PASSAGE →
◆ ◆ ◆ ◆
From Rupture To Repair

Updated: 5 days ago

Ruptures and repairs are made of the same things: interactional moves or their absence.

A rupture is caused by any threat-raising move (or absence of move) that doesn’t work for a partner (that is, feels to them unsupportive). Here are some forms of move that may cause a rupture:

• a look or a glance

• a way of handling dishes, laundry, food.

• a scent

• time passing (without any moves to communicate)

• a noise

• a word

• behavior in public

• behavior in private

• An apology (done badly)

A repair is any threat-lowering move or absence of move that mends a rupture. Here are some examples

• a look

• a way of handling dishes, laundry, food, etc.

• behavior in private

• behavior in public

• a scent

• a noise

• a word

• time passing

• an apology (done well)

Since these are the same list, what’s the difference then, between a rupture and a repair?

• A rupture is a move that raises threat* to a level unacceptable to one of the partners, while a repair is a move that addresses the threat caused by a rupture.

• Whether a move is a rupture, repair, or neither, depends entirely on the partners’ perceptions. What raises threat for one may not for the other; what repairs a rupture for one, may not for the other.

• Therefore, couples need to work with each other to know what counts as rupture or repair for each other. They must recognize the fundamentally subjective nature of what causes a rupture for one or the other.
◆ ◆ ◆ ◆
ENTRIES SUPPLIED →
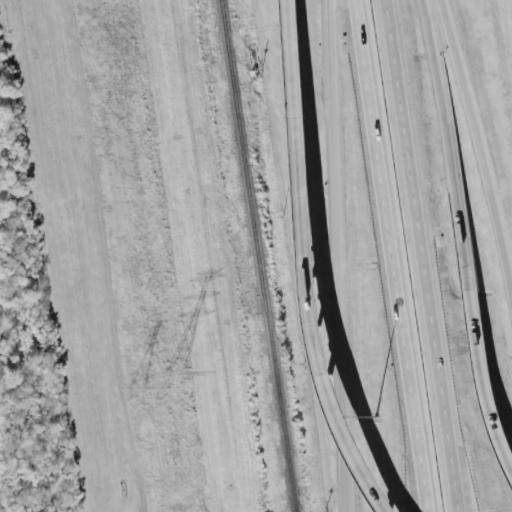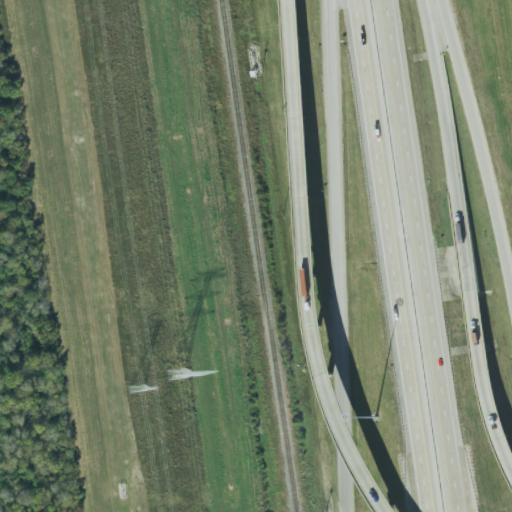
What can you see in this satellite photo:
road: (471, 162)
road: (422, 223)
road: (387, 226)
road: (461, 236)
railway: (258, 256)
road: (337, 256)
road: (311, 263)
power tower: (175, 372)
power tower: (136, 387)
road: (454, 479)
road: (423, 482)
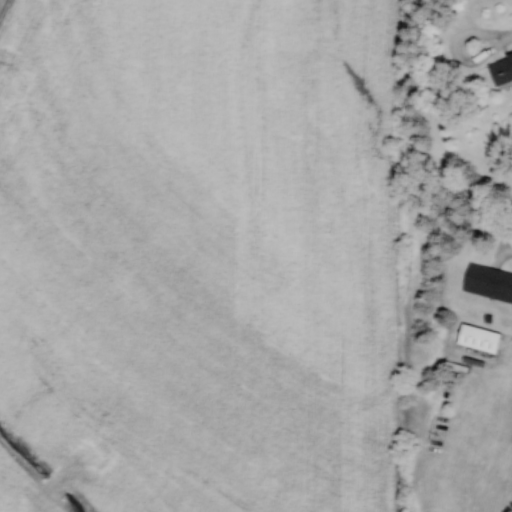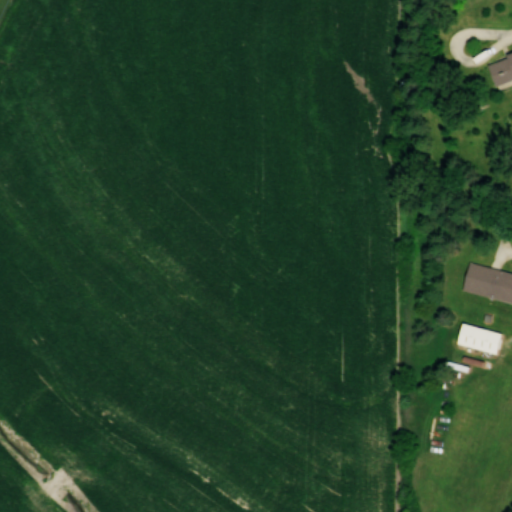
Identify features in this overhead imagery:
road: (25, 34)
building: (489, 281)
building: (483, 338)
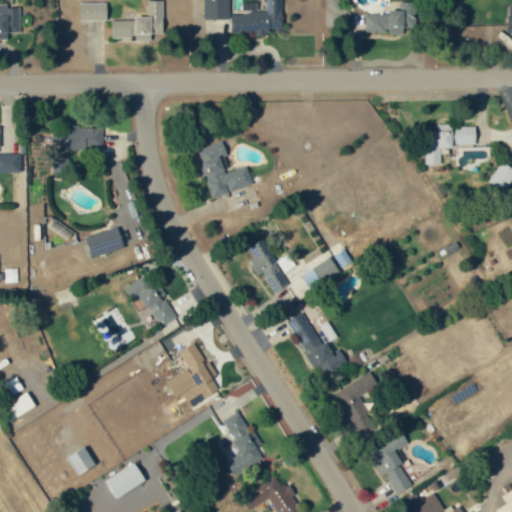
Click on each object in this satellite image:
building: (93, 11)
building: (9, 19)
building: (256, 19)
building: (394, 19)
building: (140, 24)
road: (256, 80)
road: (505, 95)
building: (446, 140)
building: (10, 163)
building: (222, 171)
building: (103, 241)
building: (319, 270)
building: (268, 271)
building: (151, 299)
road: (226, 305)
building: (316, 341)
building: (198, 375)
building: (358, 403)
building: (18, 407)
building: (236, 425)
building: (400, 443)
building: (244, 455)
building: (80, 461)
building: (392, 470)
building: (124, 480)
building: (272, 496)
building: (506, 496)
building: (431, 506)
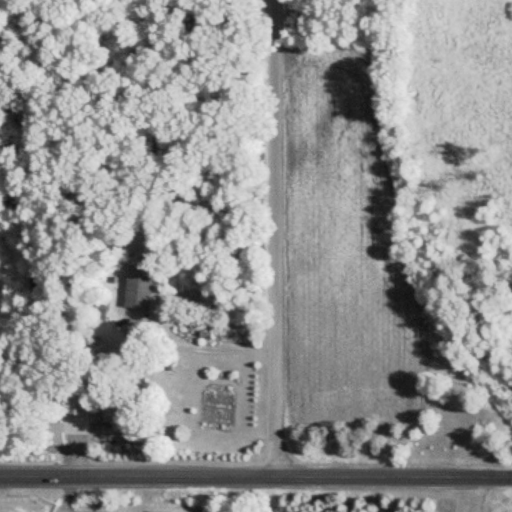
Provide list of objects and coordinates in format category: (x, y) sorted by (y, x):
road: (272, 237)
building: (135, 298)
road: (194, 345)
building: (116, 423)
building: (53, 438)
road: (256, 473)
road: (66, 493)
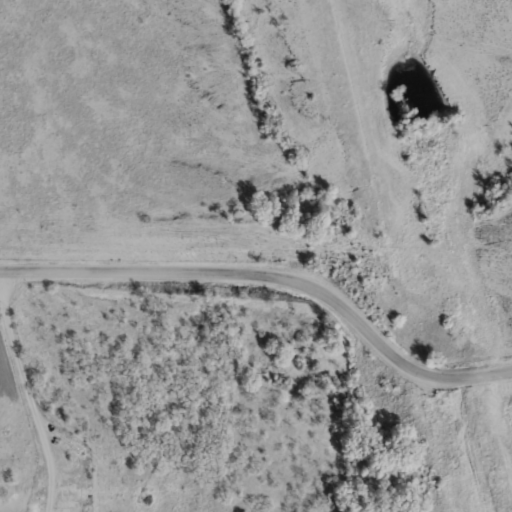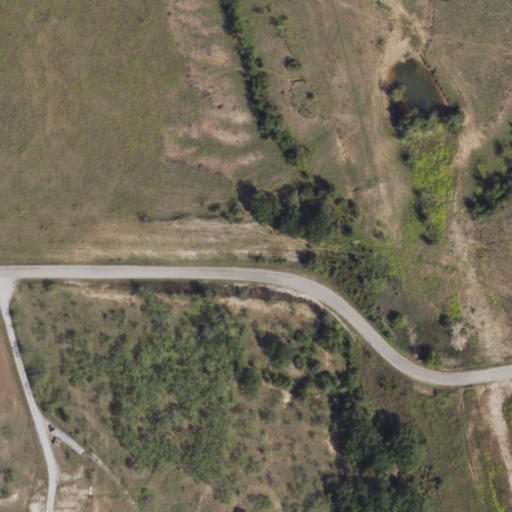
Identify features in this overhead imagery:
road: (272, 279)
road: (27, 391)
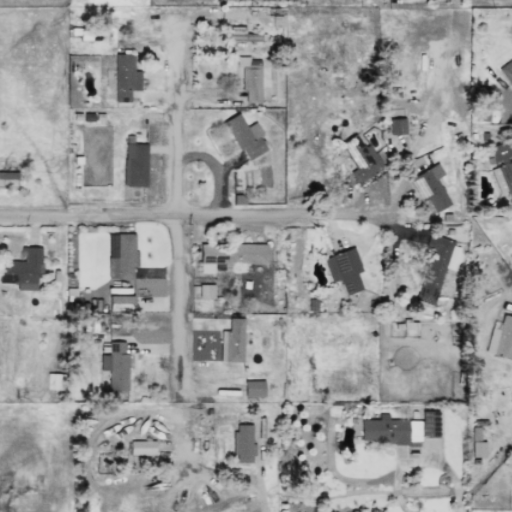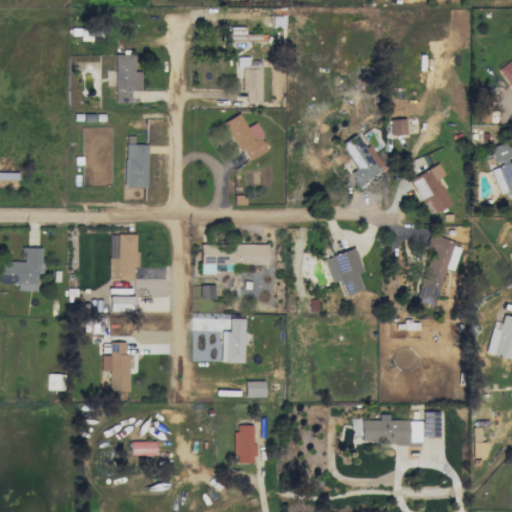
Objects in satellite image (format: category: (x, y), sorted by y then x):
building: (242, 35)
building: (506, 70)
building: (124, 77)
building: (249, 78)
building: (481, 105)
building: (396, 124)
building: (244, 137)
building: (360, 158)
building: (134, 165)
building: (502, 168)
building: (7, 175)
building: (429, 189)
road: (180, 213)
road: (195, 220)
building: (120, 255)
building: (230, 255)
building: (435, 268)
building: (22, 269)
building: (343, 270)
building: (205, 291)
building: (119, 303)
building: (500, 338)
building: (231, 341)
building: (114, 365)
building: (252, 388)
building: (242, 443)
building: (476, 443)
building: (141, 448)
road: (255, 472)
road: (460, 511)
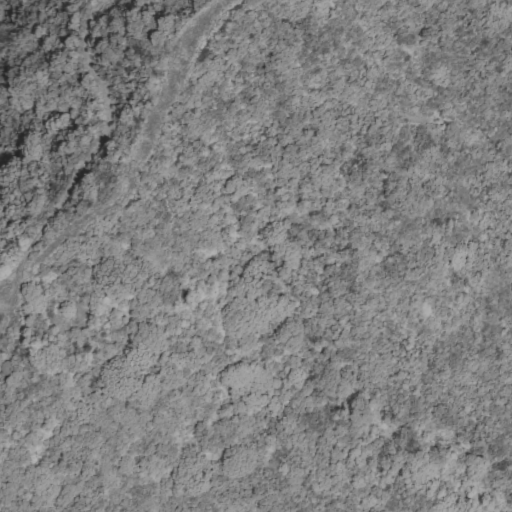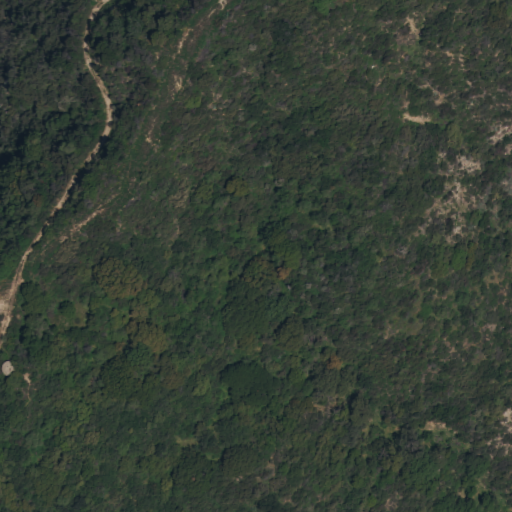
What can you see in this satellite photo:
road: (77, 174)
water tower: (7, 368)
building: (7, 368)
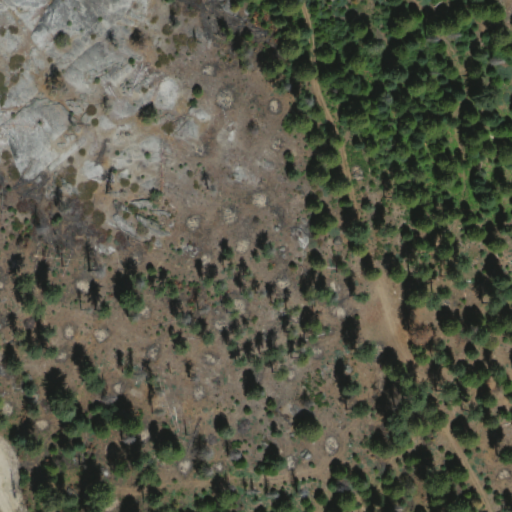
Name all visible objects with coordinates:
road: (372, 260)
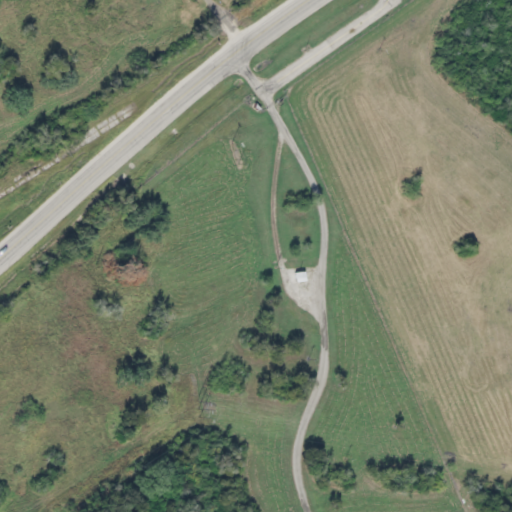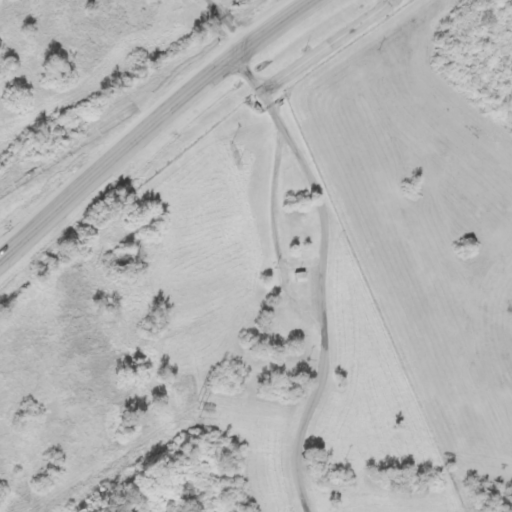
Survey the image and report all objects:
road: (151, 123)
road: (327, 243)
power tower: (196, 410)
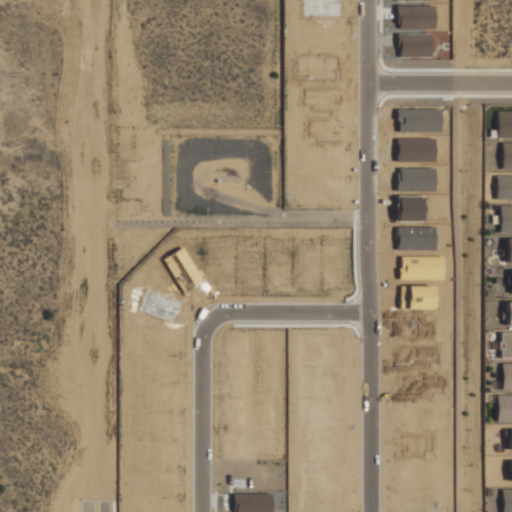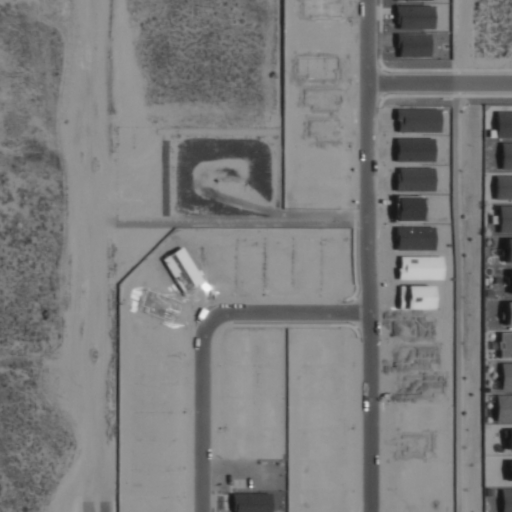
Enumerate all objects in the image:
road: (439, 81)
building: (503, 124)
building: (505, 156)
building: (502, 187)
building: (504, 219)
building: (507, 250)
road: (367, 255)
road: (99, 256)
building: (510, 281)
building: (508, 313)
road: (200, 334)
building: (505, 376)
building: (502, 408)
building: (508, 439)
building: (509, 470)
building: (505, 500)
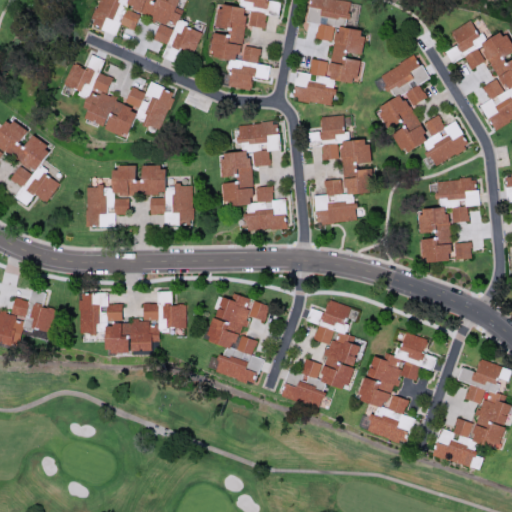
◆ ◆ ◆ ◆
WHAT IS EXPECTED →
Carry on the passage on ruptures and repairs between partners from the point where it stops.

OUTPUT FOR THIS TASK →
• The absence of successful repair means that threat will remain high, and will congeal around the particular rupture until such time as the relationship ends, in fact or in simply in its fundamental purpose, which is usually to provide protection and comfort to the couple. A reduced relationship may persist but at least one partner carrying the unrepaired act in memory will weigh both down.

• Couples must accept that ruptures will recur on a regular basis, in both directions, and what is troublesome is the absence of successful repair.

• This working out of rupture and repair is the fundamental work of the second phase of a relationship ( if by the first phase we mean the head-over-heels phase).

Working out of rupture and repair includes coming to know your partner well enough to know what is likely to cause a rupture for them. This in turn, requires attention and interest.

• An inability to do well in this second phase—by the couple’s reckoning—may mean the relationship should not continue. Threat is inevitable in romantic relationships, and so must be handled well.

*Throughout this blog, “threat” is meant in its small-t sense of an uptick in negative arousal, rather than big-T threat of physical or emotional abuse. In the case of the latter, big-T threat, the threatened partner should seek protection as fully and quickly as possible; usually this should mean ending the relationship. Small-t threat, on the other hand, is an uptick in negative arousal and is a normal part of the spectrum of human responses to uncertainty, and is inevitable in romantic relationships.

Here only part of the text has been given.